──────── Input records ────────
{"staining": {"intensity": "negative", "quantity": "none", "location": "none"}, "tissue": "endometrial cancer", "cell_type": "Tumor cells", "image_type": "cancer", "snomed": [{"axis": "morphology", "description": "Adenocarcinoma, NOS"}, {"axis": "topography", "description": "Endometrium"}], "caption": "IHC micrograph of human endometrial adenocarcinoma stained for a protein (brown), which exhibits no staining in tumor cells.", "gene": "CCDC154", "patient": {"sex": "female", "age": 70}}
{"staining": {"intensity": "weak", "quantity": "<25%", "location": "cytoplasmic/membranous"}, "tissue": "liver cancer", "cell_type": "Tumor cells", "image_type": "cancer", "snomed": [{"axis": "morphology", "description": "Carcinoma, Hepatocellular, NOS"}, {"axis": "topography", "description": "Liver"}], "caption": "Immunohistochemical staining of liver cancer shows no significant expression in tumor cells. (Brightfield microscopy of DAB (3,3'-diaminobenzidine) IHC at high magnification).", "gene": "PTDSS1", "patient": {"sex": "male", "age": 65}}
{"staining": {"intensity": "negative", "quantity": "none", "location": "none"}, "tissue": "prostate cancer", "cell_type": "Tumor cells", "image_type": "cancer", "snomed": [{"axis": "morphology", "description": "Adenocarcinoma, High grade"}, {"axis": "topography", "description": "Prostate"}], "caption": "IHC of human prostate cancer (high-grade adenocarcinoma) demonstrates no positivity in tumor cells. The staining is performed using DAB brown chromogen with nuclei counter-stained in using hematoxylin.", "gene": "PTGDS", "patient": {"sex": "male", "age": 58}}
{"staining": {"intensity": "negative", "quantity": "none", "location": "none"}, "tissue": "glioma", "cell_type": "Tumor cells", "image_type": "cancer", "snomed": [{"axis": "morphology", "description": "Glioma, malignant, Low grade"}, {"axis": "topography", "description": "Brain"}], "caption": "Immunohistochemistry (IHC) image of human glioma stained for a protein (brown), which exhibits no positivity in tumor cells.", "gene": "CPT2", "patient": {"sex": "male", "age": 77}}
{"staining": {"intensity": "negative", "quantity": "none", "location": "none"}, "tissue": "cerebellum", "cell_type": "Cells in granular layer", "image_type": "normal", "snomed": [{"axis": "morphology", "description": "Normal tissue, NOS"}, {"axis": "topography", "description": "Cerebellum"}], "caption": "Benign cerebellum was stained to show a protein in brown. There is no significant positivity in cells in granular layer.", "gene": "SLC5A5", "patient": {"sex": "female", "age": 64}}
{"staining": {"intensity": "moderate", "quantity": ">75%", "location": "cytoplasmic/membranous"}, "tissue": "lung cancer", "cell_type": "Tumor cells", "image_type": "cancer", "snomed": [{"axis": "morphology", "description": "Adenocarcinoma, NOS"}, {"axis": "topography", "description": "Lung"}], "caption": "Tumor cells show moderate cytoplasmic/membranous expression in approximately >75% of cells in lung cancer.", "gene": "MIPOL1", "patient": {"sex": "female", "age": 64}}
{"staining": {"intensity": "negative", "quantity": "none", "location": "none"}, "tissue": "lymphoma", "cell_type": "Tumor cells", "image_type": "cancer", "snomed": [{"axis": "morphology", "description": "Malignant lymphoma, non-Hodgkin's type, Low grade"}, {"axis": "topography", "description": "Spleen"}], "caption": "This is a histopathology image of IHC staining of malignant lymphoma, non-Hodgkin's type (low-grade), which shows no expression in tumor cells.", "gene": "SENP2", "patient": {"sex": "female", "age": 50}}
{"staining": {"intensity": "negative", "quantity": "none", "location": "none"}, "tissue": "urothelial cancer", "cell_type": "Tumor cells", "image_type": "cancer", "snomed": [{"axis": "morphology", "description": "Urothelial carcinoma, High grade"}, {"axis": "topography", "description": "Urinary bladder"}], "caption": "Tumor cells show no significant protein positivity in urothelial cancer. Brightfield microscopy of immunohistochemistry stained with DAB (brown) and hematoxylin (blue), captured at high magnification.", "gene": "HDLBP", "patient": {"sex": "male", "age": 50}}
────────
■ Directions for this task ■
Please output the material above exactly as it reads.

■ Result for this exercise ■
{"staining": {"intensity": "negative", "quantity": "none", "location": "none"}, "tissue": "endometrial cancer", "cell_type": "Tumor cells", "image_type": "cancer", "snomed": [{"axis": "morphology", "description": "Adenocarcinoma, NOS"}, {"axis": "topography", "description": "Endometrium"}], "caption": "IHC micrograph of human endometrial adenocarcinoma stained for a protein (brown), which exhibits no staining in tumor cells.", "gene": "CCDC154", "patient": {"sex": "female", "age": 70}}
{"staining": {"intensity": "weak", "quantity": "<25%", "location": "cytoplasmic/membranous"}, "tissue": "liver cancer", "cell_type": "Tumor cells", "image_type": "cancer", "snomed": [{"axis": "morphology", "description": "Carcinoma, Hepatocellular, NOS"}, {"axis": "topography", "description": "Liver"}], "caption": "Immunohistochemical staining of liver cancer shows no significant expression in tumor cells. (Brightfield microscopy of DAB (3,3'-diaminobenzidine) IHC at high magnification).", "gene": "PTDSS1", "patient": {"sex": "male", "age": 65}}
{"staining": {"intensity": "negative", "quantity": "none", "location": "none"}, "tissue": "prostate cancer", "cell_type": "Tumor cells", "image_type": "cancer", "snomed": [{"axis": "morphology", "description": "Adenocarcinoma, High grade"}, {"axis": "topography", "description": "Prostate"}], "caption": "IHC of human prostate cancer (high-grade adenocarcinoma) demonstrates no positivity in tumor cells. The staining is performed using DAB brown chromogen with nuclei counter-stained in using hematoxylin.", "gene": "PTGDS", "patient": {"sex": "male", "age": 58}}
{"staining": {"intensity": "negative", "quantity": "none", "location": "none"}, "tissue": "glioma", "cell_type": "Tumor cells", "image_type": "cancer", "snomed": [{"axis": "morphology", "description": "Glioma, malignant, Low grade"}, {"axis": "topography", "description": "Brain"}], "caption": "Immunohistochemistry (IHC) image of human glioma stained for a protein (brown), which exhibits no positivity in tumor cells.", "gene": "CPT2", "patient": {"sex": "male", "age": 77}}
{"staining": {"intensity": "negative", "quantity": "none", "location": "none"}, "tissue": "cerebellum", "cell_type": "Cells in granular layer", "image_type": "normal", "snomed": [{"axis": "morphology", "description": "Normal tissue, NOS"}, {"axis": "topography", "description": "Cerebellum"}], "caption": "Benign cerebellum was stained to show a protein in brown. There is no significant positivity in cells in granular layer.", "gene": "SLC5A5", "patient": {"sex": "female", "age": 64}}
{"staining": {"intensity": "moderate", "quantity": ">75%", "location": "cytoplasmic/membranous"}, "tissue": "lung cancer", "cell_type": "Tumor cells", "image_type": "cancer", "snomed": [{"axis": "morphology", "description": "Adenocarcinoma, NOS"}, {"axis": "topography", "description": "Lung"}], "caption": "Tumor cells show moderate cytoplasmic/membranous expression in approximately >75% of cells in lung cancer.", "gene": "MIPOL1", "patient": {"sex": "female", "age": 64}}
{"staining": {"intensity": "negative", "quantity": "none", "location": "none"}, "tissue": "lymphoma", "cell_type": "Tumor cells", "image_type": "cancer", "snomed": [{"axis": "morphology", "description": "Malignant lymphoma, non-Hodgkin's type, Low grade"}, {"axis": "topography", "description": "Spleen"}], "caption": "This is a histopathology image of IHC staining of malignant lymphoma, non-Hodgkin's type (low-grade), which shows no expression in tumor cells.", "gene": "SENP2", "patient": {"sex": "female", "age": 50}}
{"staining": {"intensity": "negative", "quantity": "none", "location": "none"}, "tissue": "urothelial cancer", "cell_type": "Tumor cells", "image_type": "cancer", "snomed": [{"axis": "morphology", "description": "Urothelial carcinoma, High grade"}, {"axis": "topography", "description": "Urinary bladder"}], "caption": "Tumor cells show no significant protein positivity in urothelial cancer. Brightfield microscopy of immunohistochemistry stained with DAB (brown) and hematoxylin (blue), captured at high magnification.", "gene": "HDLBP", "patient": {"sex": "male", "age": 50}}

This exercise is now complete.